Yo, Gus, you write (and I've added punctuation in italics below where I think it makes your question clearer): "It sounds like this could either be (or easily lead to) a "conceptual manifold" kind of idea (a smuggling-in of the idea that because the mind conceptualizes, it doesn't really "see" reality ); or be an attempt to explain how the mind generates its own self-regulation, if I read you correctly."

It's not either, from what I remember. In fact, I stopped by a bookstore earlier and skimmed the second and third chapters to remind myself of what he actually wrote (since it's possible I was assimilating his arguments there to parts of his book Consciousness Explained). Now, the first thing to keep in mind is that Dennett is arguing for a compatibilist position reconciling determinism and some form of free will; in these terms he doesn't succeed, but he makes interesting points along the way, and the book is worth reading for that, especially if you read it critically. Freedom Evolves is devoted to the following points: First, the issues around determinism, free will, inevitability, and so on are very muddled; he tries to tease out important differences among what are usually taken as equivalent positions. Second, even on a determinist view a "design level" and an "intensional level" are natural tools for analyzing things on the human scale; these follow naturally from the process of evolution. Third, he argues that contrary to what determinists tacitly assume, a whole can be freer than its parts. Does he succeed in showing how free will can evolve in a deterministic universe? Not really, no. Does he cast an interesting light on the issues and give you interesting thinks? Yes.

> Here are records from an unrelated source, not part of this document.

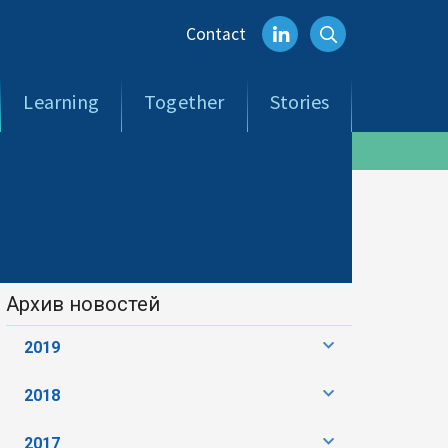
Contact
Learning
Together
Stories
Архив новостей
2019
2018
2017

As to the particular matter of categorization, his purpose was essentially to show that if you introduce the concept of information, it relies in turn on categorization of sensory data, which has much the effect of acting on a coin toss--on a certain level of analysis (a level he argues is valid) it cuts the physicalist chains of cause and effect, at least on a local level. He accepts that when the mind categorizes sensory data, the categories reflect real phenomena; they simply select something that is actually there (and he sees evolution as assuring that the selection is vital, not just accurate). As for self-regulation, I don't remember him making much of it at all at that point in his book (probably later in the book he did, where the inadequacies of his arguments loomed larger).

Gus Van Horn said...

Thanks for the clarification.

It does sound like an interesting read thinks Gus, even as he must contemplate (gasp!) thinning out his books before moving to Boston.